“Bang, respon publik positif. Beberapa lembaga daerah mempertanyakan.” Sahir suaranya tegas.
“Bagus.” Bang Dompit, lebih tegas. “Tugas kuli berita macam kita, mengungkap hakikat kebenaran untuk publik itu makrifatnya. News, itu dasarnya. Bukan jual beli berita di dalam laci. Lanjutkan investigasi. Kita lawan demi kebenaran publik.” Dompit, menggaris bawahi lebih tegas, lebih bersemangat.

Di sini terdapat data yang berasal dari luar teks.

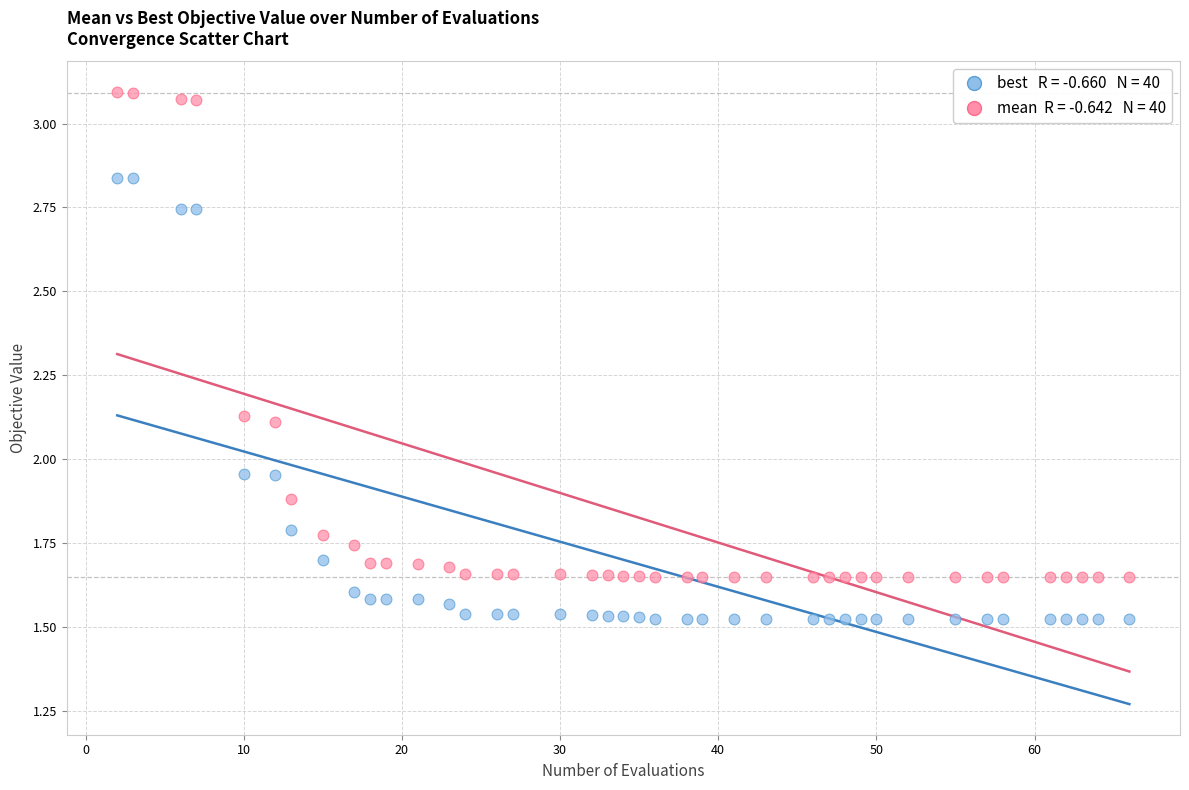

Across all data points, what is the range of X values (max minus min)?

64.0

“Baik Bang.” Sahir semakin terang semangatnya.
“Sore, data sudah di mejaku, internal report dengan pemimpin redaksi”, keduanya bersalaman.
Berita itu menyangkut pencatutan nama baik seorang lurah pemerhati pengembangan lingkungan desa ke desa tertinggal-lurah jujur itu difitnah, oleh salah satu oknum pemangku desa berinisial (x), karena lurah jujur itu membongkar manipulasi proyek bendungan atas nama orang lain, sesungguhnya proyek itu, ya milik si oknum (x) itu.
Proyek pembangunan bendungan sangat dibutuhkan warga desa, untuk mengairi lahan sekitar perbukitan kapur di kaki lereng gunung itu, seringkali tak mampu panen, akibat sangat kurangnya pasokan air.
**
Lembayung tak dapat memerah. Menghitam menjadi kabut, bergulungan, di dalamnya berkilatan badai, suara gelegar. Beberapa waktu kemudian di ruang rapat redaksi koran harian daerah.
“Ini bukan fakta tersirat, tapi realitas peristiwa. Putar lagi suara rekaman dari telepon genggam si (x) oknum pemangku desa itu”, suara pemimpin redaksi, tegas, tenang, peserta rapat internal, menyimak dengan saksama. “Tersurat dalam kata itu, petik setelah kalimat itu. Editor, rangkum news by news, tiga hari berturutturut dengan topik, menggugat oknum birokrasi, sebutkan nama desa itu.”
Berita tak dapat ditolak. Malang digulung malam. Siang menjadi hari semakin cerah meski genderang pertempuran baru dimulai.